**What the task asks:**
Keep only the lines of the listing that include the word "layout", and copy them.
(Records to process)
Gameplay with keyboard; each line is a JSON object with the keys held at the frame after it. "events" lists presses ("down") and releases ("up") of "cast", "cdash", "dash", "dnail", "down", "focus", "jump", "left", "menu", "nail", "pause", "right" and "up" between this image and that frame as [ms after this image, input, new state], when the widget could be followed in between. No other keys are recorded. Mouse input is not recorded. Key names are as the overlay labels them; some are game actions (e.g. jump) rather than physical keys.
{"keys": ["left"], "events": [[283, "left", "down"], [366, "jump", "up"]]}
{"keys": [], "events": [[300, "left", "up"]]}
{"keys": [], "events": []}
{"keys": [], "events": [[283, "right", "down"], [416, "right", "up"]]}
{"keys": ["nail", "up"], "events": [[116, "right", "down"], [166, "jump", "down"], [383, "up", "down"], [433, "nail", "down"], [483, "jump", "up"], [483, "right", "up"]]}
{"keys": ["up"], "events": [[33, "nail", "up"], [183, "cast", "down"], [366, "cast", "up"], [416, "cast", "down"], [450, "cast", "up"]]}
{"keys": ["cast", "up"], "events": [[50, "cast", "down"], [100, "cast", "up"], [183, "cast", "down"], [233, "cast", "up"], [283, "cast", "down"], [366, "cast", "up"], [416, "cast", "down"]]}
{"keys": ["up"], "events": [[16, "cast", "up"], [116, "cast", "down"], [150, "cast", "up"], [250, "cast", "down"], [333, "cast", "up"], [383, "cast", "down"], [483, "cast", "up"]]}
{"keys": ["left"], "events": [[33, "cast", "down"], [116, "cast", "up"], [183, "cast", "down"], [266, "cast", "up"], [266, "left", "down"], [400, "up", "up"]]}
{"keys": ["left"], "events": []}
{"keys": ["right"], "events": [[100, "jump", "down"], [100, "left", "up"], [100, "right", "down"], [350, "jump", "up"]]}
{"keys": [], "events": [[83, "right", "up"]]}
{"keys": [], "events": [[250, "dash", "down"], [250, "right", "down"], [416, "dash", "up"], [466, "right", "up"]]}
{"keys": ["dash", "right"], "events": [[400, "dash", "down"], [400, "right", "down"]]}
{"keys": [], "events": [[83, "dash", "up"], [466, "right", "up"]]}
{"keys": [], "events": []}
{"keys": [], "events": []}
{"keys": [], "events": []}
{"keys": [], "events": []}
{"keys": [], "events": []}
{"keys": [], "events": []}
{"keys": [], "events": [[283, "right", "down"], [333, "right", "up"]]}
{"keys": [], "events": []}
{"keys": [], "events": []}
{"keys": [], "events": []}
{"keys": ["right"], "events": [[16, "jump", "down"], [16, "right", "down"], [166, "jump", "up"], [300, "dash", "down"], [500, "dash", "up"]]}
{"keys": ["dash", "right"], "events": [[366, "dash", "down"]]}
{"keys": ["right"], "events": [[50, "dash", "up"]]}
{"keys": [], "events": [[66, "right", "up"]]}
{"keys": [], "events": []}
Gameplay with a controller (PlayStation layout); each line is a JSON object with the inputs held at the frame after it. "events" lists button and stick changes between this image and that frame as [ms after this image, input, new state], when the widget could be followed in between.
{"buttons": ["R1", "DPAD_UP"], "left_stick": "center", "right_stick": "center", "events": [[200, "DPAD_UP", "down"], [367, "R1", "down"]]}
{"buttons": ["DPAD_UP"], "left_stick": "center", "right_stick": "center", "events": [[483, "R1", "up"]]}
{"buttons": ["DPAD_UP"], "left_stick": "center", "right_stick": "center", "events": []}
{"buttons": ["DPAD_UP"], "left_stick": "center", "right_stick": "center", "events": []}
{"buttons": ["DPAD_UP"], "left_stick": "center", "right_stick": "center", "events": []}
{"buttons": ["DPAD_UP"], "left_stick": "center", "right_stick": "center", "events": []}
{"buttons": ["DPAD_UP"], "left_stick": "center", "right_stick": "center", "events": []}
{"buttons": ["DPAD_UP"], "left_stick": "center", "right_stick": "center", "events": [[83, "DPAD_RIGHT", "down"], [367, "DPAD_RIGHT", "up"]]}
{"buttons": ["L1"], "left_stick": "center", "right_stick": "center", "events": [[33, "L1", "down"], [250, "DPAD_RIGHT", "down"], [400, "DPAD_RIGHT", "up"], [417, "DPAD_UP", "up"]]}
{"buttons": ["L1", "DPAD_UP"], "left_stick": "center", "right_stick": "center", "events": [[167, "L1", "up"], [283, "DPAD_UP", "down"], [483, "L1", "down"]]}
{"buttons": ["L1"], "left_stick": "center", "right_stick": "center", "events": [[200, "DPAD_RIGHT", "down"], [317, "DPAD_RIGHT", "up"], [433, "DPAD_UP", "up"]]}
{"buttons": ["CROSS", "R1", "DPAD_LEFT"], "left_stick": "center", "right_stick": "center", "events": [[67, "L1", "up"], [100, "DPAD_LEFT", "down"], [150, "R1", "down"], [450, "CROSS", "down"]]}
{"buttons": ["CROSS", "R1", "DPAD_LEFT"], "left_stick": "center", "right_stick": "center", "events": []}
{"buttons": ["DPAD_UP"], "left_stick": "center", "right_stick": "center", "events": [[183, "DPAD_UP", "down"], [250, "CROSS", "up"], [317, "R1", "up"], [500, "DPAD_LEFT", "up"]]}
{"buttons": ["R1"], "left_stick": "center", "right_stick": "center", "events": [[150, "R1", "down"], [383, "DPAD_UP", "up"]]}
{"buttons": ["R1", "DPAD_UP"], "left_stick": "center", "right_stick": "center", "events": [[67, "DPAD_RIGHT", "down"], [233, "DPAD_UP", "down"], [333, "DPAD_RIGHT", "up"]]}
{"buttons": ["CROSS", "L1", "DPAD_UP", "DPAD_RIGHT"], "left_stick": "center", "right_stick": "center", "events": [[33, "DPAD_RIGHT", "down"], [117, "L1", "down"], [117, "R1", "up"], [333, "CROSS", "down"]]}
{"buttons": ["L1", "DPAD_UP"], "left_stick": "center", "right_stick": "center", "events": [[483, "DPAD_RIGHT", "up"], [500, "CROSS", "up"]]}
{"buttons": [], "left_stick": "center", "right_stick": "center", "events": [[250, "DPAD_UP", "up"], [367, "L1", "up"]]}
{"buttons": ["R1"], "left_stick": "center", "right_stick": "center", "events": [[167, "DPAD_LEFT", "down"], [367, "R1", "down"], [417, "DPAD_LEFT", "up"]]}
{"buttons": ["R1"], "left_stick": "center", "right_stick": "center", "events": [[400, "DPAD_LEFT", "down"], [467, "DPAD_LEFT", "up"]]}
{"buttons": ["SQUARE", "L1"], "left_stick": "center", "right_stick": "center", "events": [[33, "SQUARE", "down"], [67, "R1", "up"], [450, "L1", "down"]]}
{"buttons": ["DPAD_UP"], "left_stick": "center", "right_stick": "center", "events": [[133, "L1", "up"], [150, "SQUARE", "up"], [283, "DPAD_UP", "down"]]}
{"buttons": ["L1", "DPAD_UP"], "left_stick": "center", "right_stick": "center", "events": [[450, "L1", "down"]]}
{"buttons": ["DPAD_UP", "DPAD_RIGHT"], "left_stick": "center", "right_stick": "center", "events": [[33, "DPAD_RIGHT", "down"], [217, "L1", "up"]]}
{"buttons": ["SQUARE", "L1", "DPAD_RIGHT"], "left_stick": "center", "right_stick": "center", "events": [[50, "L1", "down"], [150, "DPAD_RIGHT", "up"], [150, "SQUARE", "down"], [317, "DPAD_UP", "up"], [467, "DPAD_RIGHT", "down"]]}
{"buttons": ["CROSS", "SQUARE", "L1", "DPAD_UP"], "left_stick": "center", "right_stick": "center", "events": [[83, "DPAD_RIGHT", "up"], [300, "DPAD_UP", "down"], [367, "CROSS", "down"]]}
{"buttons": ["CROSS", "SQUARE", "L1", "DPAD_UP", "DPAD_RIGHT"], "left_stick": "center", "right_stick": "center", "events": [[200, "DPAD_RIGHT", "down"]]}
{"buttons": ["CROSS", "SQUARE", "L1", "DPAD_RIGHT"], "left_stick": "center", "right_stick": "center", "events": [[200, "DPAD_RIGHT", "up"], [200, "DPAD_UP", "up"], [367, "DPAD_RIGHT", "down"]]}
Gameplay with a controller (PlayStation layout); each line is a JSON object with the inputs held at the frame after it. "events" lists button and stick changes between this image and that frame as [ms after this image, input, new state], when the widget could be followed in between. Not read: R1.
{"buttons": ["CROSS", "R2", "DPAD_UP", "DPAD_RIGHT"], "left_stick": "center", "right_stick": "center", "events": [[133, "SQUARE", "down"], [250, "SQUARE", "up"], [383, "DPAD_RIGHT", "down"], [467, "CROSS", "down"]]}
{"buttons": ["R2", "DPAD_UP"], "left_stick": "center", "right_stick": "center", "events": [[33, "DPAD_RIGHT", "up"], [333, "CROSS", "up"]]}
(End Records to process)
**Exercise result:**
Gameplay with a controller (PlayStation layout); each line is a JSON object with the inputs held at the frame after it. "events" lists button and stick changes between this image and that frame as [ms after this image, input, new state], when the widget could be followed in between.
Gameplay with a controller (PlayStation layout); each line is a JSON object with the inputs held at the frame after it. "events" lists button and stick changes between this image and that frame as [ms after this image, input, new state], when the widget could be followed in between. Not read: R1.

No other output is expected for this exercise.